For the records shown below, return an exact copy that excludes the pictures.

Stored data entries

_ _ _ _ _ _ _

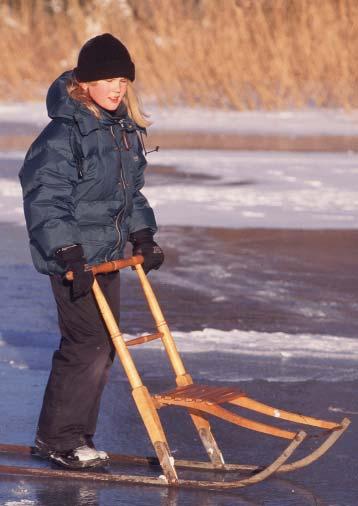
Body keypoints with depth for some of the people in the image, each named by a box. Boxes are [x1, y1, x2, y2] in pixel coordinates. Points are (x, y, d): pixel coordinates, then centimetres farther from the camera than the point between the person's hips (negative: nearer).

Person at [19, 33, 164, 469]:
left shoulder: (125, 130, 10)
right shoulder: (64, 133, -17)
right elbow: (44, 198, -20)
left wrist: (142, 236, 14)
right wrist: (69, 253, -25)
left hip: (107, 253, 9)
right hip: (73, 258, -9)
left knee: (103, 345, 10)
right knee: (87, 344, -9)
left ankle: (74, 434, 20)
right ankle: (57, 438, 2)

_ _ _ _ _ _ _

*EXERCISE RESPONSE*:
Body keypoints with depth for some of the people in the image, each named by a box. Boxes are [x1, y1, x2, y2] in pixel coordinates. Points are (x, y, d): pixel coordinates, then centimetres farther from the camera than the point between the person's hips (negative: nearer).

Person at [19, 33, 164, 469]:
left shoulder: (125, 130, 10)
right shoulder: (64, 133, -17)
right elbow: (44, 198, -20)
left wrist: (142, 236, 14)
right wrist: (69, 253, -25)
left hip: (107, 253, 9)
right hip: (73, 258, -9)
left knee: (103, 345, 10)
right knee: (87, 344, -9)
left ankle: (74, 434, 20)
right ankle: (57, 438, 2)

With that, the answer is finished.